Im Rahmen der Aktionswoche „Abolish Ausländerbehörde“ gibt es auch Proteste vor dem Berliner Landesamt für Einwanderung. Viele Stellen nicht besetzt.

Das Landesamt für Einwanderung am Friedrich-Krause-Ufer in Berlin Foto: Imago / Rolf Kremming

BERLIN taz | Morgens um 9 Uhr ist vor der Berliner Ausländerbehörde viel los. Wer einen frühen Termin ergattert hat, steht nun in der Schlange vor dem großen Eisentor des Landesamts für Einwanderung, kurz LEA. Die Security-Mitarbeitenden lassen sich die Terminbestätigungen zeigen. Ohne diesen Wisch kommt niemand rein.

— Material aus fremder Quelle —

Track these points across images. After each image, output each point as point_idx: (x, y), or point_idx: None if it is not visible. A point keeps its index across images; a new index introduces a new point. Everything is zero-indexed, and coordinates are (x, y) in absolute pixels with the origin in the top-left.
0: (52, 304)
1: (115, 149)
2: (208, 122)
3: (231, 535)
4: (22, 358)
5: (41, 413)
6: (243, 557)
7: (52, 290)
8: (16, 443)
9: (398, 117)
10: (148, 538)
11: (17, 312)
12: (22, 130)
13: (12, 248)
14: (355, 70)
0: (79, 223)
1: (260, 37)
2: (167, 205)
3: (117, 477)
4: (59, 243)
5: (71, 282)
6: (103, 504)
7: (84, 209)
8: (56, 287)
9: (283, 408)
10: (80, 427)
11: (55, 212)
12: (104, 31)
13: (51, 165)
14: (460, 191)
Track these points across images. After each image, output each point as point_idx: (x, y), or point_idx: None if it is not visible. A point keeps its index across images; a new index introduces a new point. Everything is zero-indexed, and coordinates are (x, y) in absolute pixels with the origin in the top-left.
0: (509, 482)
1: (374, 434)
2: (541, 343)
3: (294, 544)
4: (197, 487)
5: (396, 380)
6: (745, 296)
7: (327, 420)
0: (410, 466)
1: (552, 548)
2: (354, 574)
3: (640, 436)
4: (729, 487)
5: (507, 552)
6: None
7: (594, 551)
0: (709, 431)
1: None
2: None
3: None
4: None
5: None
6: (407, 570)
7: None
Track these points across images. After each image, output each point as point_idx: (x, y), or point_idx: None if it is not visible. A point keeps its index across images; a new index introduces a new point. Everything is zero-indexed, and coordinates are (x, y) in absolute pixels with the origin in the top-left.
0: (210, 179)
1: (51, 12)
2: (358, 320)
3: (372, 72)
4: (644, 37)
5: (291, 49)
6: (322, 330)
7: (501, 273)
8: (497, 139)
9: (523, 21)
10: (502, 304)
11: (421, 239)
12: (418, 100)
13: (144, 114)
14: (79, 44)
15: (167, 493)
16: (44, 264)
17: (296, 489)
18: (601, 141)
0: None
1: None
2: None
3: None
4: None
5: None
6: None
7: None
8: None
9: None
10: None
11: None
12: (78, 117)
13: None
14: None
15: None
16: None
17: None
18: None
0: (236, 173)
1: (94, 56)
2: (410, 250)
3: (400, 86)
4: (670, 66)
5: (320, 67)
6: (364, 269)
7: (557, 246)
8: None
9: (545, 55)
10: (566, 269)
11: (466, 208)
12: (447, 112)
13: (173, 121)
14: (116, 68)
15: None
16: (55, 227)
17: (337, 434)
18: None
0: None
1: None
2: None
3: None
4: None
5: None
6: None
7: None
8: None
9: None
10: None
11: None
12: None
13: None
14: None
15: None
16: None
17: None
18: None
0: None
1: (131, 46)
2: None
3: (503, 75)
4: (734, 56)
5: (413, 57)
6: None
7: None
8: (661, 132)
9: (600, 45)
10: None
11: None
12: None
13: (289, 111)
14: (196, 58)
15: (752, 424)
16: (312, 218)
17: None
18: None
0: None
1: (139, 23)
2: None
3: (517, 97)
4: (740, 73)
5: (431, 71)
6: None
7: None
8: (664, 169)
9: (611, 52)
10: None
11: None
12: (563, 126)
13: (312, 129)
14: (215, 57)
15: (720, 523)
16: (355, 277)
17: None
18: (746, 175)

„Ihr seid hier falsch, ihr müsstet in Brandenburg demonstrieren“

Ein Anwalt für Migrationsrecht

Was an diesem Donnerstag anders ist: Es gibt Kaffee und Kekse für die Wartenden. Das No Border Assembly, eine Berliner Gruppe, die sich für die Rechte Geflüchteter und gegen Abschiebungen engagiert, hat eine der Wartebänke zum Infostand gemacht. Neben der Kaffeekanne liegen Flyer in verschiedenen Sprachen aus, darauf steht in großen Buchstaben „Ausländerbehörde abschaffen“ auf Deutsch, Englisch, Französisch, Russisch oder Arabisch. Berlin macht mit bei einer bundesweiten Aktionswoche gegen Ausländerbehörden. Die soll auf die konkreten bürokratischen Probleme aufmerksam machen, mit denen Ausländer in Deutschland regelmäßig konfrontiert sind – und auf das System dahinter.

Die spezifische Kritik am LEA ist nicht neu: Seit Jahren prangern Geflüchtetenorganisationen die Überlastung der Behörde an. „Wir sind voll angekommen in der Dysfunktionalität“, sagt Emily Barnickel vom Flüchtlingsrat der taz. Gerade für Geflüchtete mit unsicherem Aufenthaltsstatus sei es so gut wie unmöglich, einen Termin zu buchen. „Beratungsstellen brechen dadurch zusammen, dass ihr einziger Auftrag darin besteht, für Kli­en­t*in­nen den Kontakt zum LEA herzustellen.“

Fände dann ein Termin statt, müssten sie danach lange auf die Bearbeitung ihrer Anträge warten. „Gerade Anträge von Menschen, die ausreisepflichtig sind, werden überhaupt nicht mehr bearbeitet“, sagt Barnickel. Ein typischer Fall seien etwa Jugendliche mit Duldung, die eine Willkommensklasse abgeschlossen hätten und nun weiter die Regelschule besuchen wollten. „Vor zwei Jahren gab es dafür sehr standardmäßig eine Ermessensduldung für den Schulbesuch, jetzt wird das durch die Bank abgelehnt“, kritisiert sie.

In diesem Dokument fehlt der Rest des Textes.